### PROBLEM REQUIREMENTS:
Return each line in the records below that includes "eval".

◇ ◇ ◇

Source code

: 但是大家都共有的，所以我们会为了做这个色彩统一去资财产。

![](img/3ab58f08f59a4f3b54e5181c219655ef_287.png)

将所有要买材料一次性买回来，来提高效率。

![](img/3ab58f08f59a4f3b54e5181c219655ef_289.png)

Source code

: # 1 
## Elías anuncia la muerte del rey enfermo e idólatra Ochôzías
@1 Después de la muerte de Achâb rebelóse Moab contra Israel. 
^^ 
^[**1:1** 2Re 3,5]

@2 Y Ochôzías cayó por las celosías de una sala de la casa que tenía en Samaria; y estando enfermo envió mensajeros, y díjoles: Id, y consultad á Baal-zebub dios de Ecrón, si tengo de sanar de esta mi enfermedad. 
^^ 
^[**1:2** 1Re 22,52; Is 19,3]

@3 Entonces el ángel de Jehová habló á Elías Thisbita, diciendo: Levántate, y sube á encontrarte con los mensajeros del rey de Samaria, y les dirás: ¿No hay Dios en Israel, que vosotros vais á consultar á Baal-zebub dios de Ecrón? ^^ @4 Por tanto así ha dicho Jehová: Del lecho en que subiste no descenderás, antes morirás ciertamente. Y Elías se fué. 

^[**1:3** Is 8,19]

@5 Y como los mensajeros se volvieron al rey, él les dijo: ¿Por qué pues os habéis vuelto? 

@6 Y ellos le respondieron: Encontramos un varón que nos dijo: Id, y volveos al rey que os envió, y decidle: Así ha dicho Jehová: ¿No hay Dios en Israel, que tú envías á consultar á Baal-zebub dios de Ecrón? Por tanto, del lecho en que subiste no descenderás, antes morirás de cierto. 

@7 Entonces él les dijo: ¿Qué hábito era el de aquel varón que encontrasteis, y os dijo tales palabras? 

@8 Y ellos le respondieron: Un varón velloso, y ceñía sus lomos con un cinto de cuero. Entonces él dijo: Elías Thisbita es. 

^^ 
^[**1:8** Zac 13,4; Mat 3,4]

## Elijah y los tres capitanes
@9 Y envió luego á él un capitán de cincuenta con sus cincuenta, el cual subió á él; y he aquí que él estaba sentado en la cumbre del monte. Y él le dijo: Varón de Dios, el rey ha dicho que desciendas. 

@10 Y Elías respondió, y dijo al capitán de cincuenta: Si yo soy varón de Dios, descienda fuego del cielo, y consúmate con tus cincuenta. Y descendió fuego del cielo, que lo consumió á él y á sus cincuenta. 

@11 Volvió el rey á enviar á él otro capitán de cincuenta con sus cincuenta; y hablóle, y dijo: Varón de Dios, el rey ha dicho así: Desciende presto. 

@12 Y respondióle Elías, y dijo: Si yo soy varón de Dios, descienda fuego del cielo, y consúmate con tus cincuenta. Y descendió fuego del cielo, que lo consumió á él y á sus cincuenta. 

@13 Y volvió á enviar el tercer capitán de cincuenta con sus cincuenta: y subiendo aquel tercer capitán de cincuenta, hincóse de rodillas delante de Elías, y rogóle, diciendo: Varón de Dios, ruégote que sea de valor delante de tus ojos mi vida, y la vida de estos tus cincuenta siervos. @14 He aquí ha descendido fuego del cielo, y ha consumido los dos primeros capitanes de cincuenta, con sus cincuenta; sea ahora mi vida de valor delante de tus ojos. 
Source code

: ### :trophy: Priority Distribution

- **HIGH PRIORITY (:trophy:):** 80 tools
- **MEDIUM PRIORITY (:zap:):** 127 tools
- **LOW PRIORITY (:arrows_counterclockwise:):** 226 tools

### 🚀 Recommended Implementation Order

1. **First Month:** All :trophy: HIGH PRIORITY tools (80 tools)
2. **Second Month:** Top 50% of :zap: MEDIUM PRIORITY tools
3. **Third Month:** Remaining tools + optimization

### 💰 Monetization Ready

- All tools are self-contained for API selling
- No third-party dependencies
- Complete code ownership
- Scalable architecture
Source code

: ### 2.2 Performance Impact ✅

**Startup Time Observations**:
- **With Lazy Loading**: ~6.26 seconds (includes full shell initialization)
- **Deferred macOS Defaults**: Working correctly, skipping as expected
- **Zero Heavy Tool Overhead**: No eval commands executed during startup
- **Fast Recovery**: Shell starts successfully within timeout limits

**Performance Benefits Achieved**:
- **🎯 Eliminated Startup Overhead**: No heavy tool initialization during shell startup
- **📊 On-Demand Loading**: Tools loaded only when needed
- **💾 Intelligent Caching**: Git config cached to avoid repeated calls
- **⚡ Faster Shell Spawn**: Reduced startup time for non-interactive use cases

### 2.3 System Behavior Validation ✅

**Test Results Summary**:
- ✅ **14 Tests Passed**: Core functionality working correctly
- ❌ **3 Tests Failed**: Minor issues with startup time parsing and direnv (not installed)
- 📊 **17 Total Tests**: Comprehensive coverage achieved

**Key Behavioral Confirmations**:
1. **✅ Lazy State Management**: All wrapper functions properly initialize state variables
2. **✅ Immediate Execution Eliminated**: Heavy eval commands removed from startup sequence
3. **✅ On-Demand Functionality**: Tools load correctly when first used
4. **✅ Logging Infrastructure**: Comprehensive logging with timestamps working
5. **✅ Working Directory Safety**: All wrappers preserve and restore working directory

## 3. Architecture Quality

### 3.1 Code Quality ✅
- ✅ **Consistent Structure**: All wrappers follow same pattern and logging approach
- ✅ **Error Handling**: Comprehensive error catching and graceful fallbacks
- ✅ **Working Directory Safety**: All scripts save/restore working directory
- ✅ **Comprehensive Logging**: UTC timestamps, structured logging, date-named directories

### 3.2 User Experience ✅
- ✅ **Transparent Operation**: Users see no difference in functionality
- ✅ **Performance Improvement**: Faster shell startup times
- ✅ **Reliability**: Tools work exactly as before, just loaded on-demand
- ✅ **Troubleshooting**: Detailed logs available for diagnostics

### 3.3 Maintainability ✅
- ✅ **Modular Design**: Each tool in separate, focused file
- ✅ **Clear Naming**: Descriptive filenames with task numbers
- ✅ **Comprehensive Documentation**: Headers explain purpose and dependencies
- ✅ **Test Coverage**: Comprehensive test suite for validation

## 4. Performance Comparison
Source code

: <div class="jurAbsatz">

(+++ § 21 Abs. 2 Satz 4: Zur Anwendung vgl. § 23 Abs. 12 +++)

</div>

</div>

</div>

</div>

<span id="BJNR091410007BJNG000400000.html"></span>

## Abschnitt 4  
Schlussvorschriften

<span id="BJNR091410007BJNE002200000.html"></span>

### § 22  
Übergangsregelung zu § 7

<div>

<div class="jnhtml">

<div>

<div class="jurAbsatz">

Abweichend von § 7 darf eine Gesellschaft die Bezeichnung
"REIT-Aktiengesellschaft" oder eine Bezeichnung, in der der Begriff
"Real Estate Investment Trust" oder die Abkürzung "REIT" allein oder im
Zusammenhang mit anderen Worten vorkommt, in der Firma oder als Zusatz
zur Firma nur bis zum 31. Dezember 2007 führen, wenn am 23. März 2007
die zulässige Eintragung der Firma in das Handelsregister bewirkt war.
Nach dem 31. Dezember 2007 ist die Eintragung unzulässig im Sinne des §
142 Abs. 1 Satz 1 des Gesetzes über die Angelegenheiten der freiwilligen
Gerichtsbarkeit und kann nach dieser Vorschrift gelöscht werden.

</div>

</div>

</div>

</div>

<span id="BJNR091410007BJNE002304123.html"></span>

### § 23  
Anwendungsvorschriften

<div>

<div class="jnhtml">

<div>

◇ ◇ ◇

### OUTPUT FOR THIS TASK:
- **Zero Heavy Tool Overhead**: No eval commands executed during startup
2. **✅ Immediate Execution Eliminated**: Heavy eval commands removed from startup sequence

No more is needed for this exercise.